Program ini, kata Anas, dirancang lebih cepat dari program Magister reguler, yaitu selama tiga semester. Di akhir perkuliahan, mahasiswa didorong menyusun tesis dalam bentuk capstone project, atau kajian terhadap kasus terkini yang didekati dengan pendekatan ilmiah. Kasus yang diangkat merupakan permasalahan yang saat ini terjadi di nasional maupun di tempat kerjanya masing-masing.
“Jadi masalah yang ada, diangkat dan didiskusikan dengan pembimbing untuk kemudian dicarikan solusinya,” katanya.

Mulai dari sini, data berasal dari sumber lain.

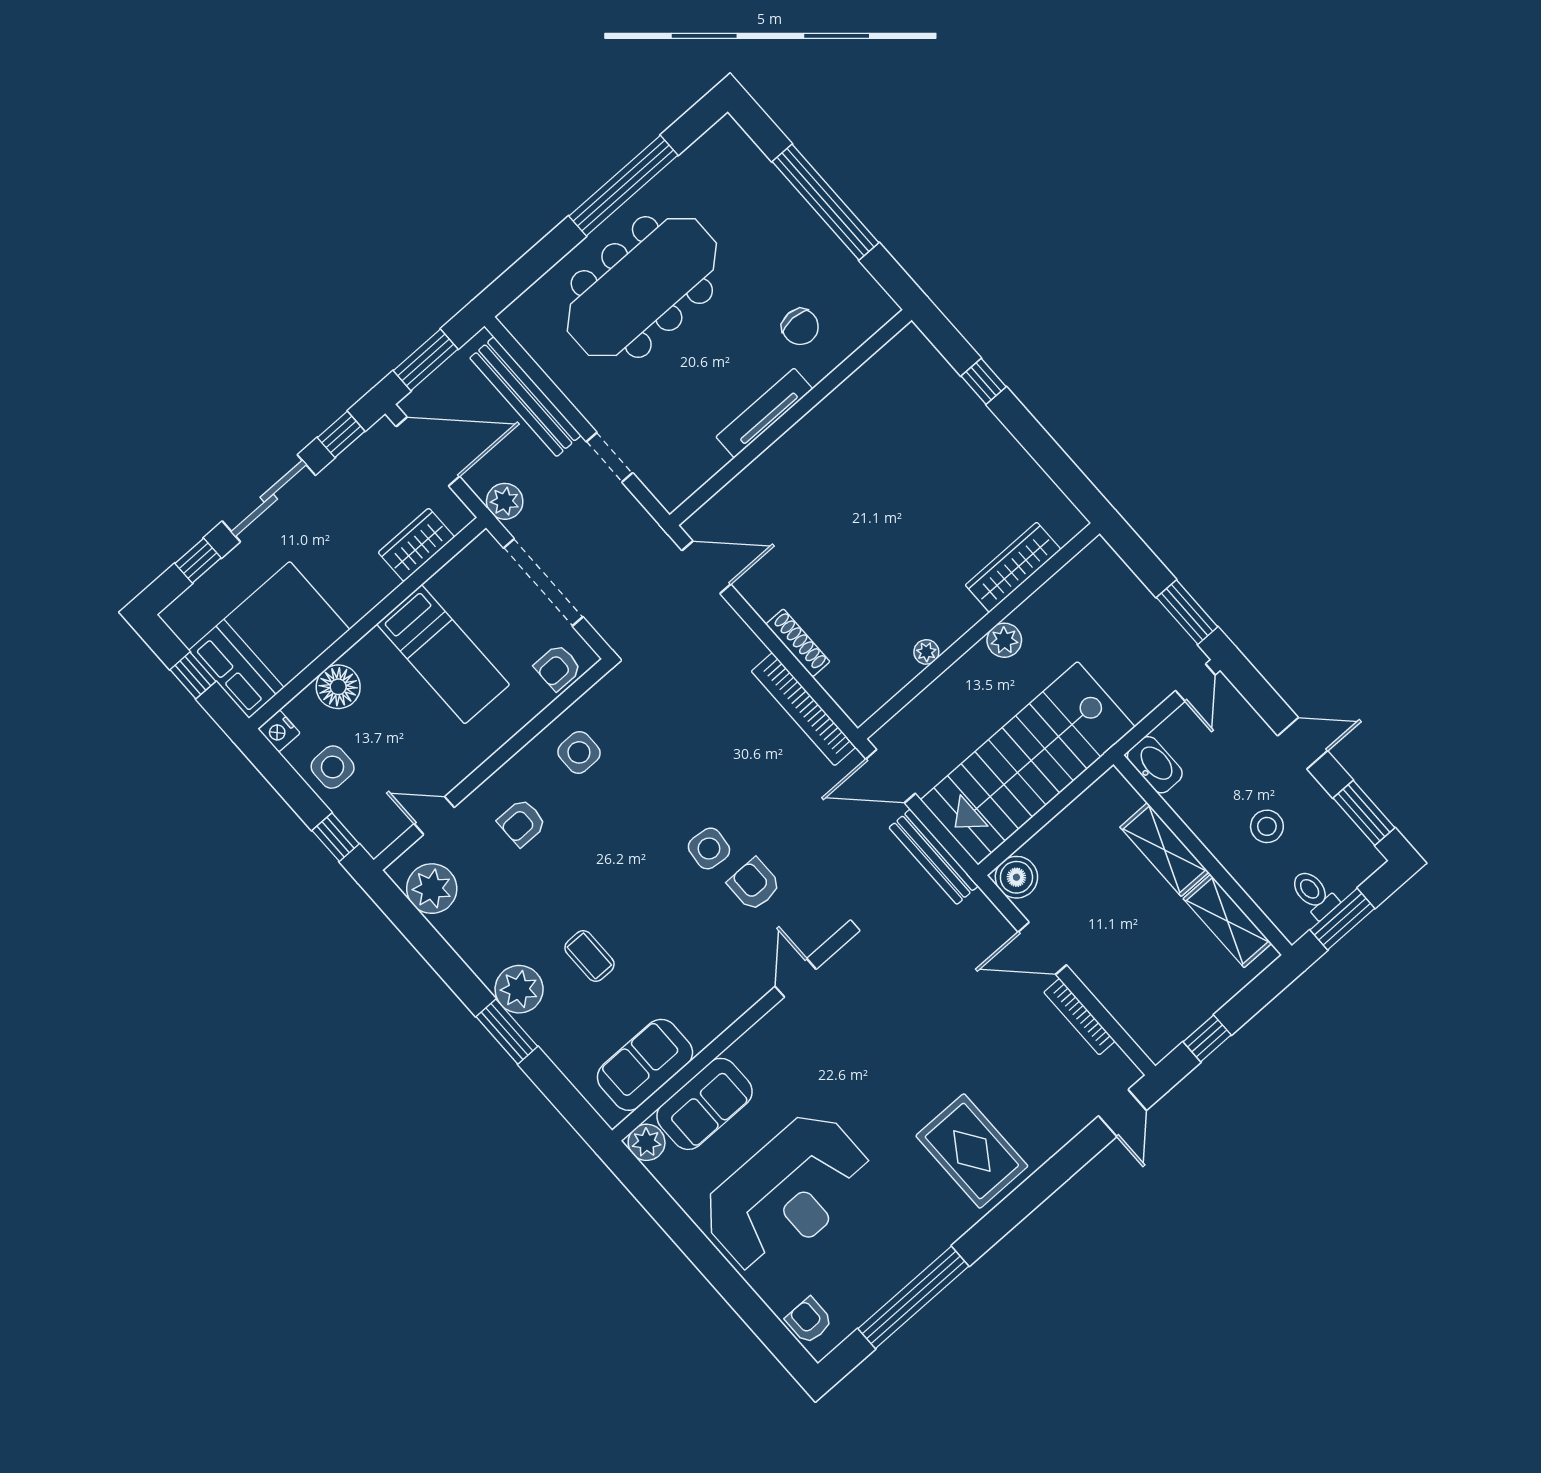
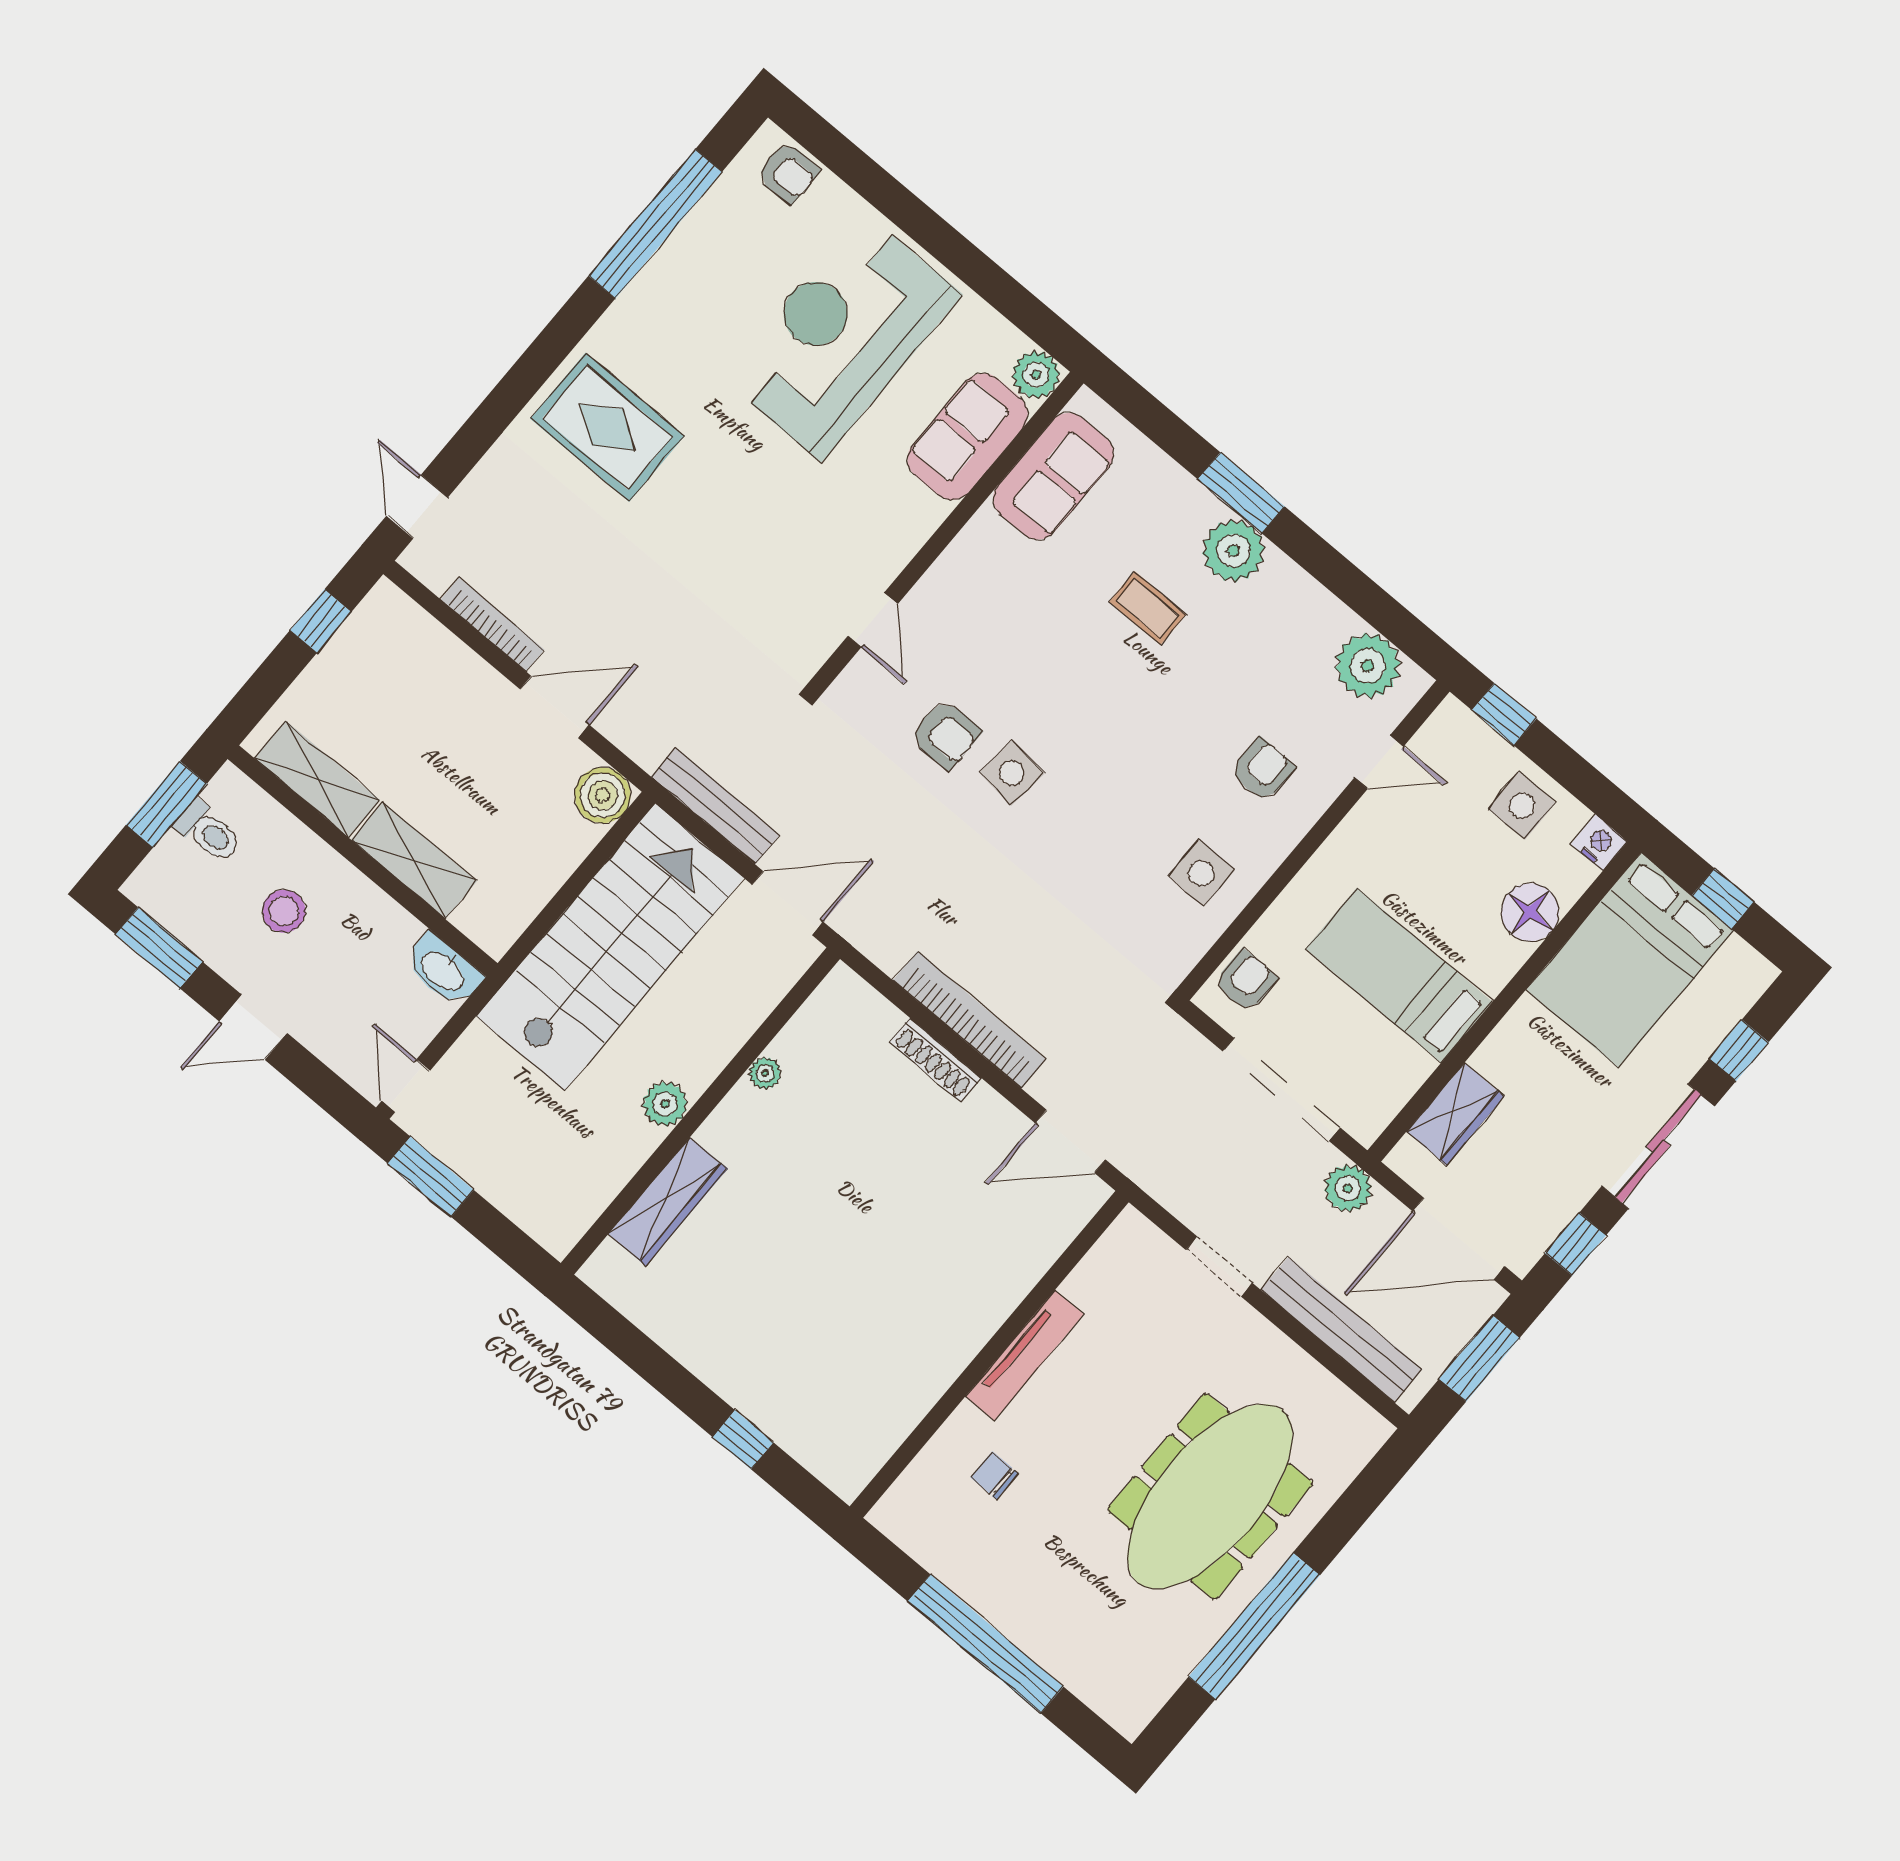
chair: (800, 327) -> (994, 1475), width x0.73, depth x0.73
bookcase: (804, 709) -> (969, 1020), moved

Program ini juga menggunakan metode hybrid, atau kombinasi tatap muka dengan daring. Staf pengajar tidak hanya dari dosen Unpad, tetapi juga berasal dari alumni prominen dan praktisi yang sesuai dengan peminatan yang diambil. Jika proses pembelajaran memerlukan tatap muka, maka Unpad menyediakan kantor perwakilan di Menara Danareksa, Jakarta, yang bisa digunakan sebagai ruang bertemu dan berdiskusi.
Proses pendaftaran sendiri sama dengan pendaftaran SMUP Pascasarjana pada umumnya. Namun, Anas menerangkan, untuk program Magister Berbasis Proyek tidak ada batasan minimal skor TKA dan TKBI.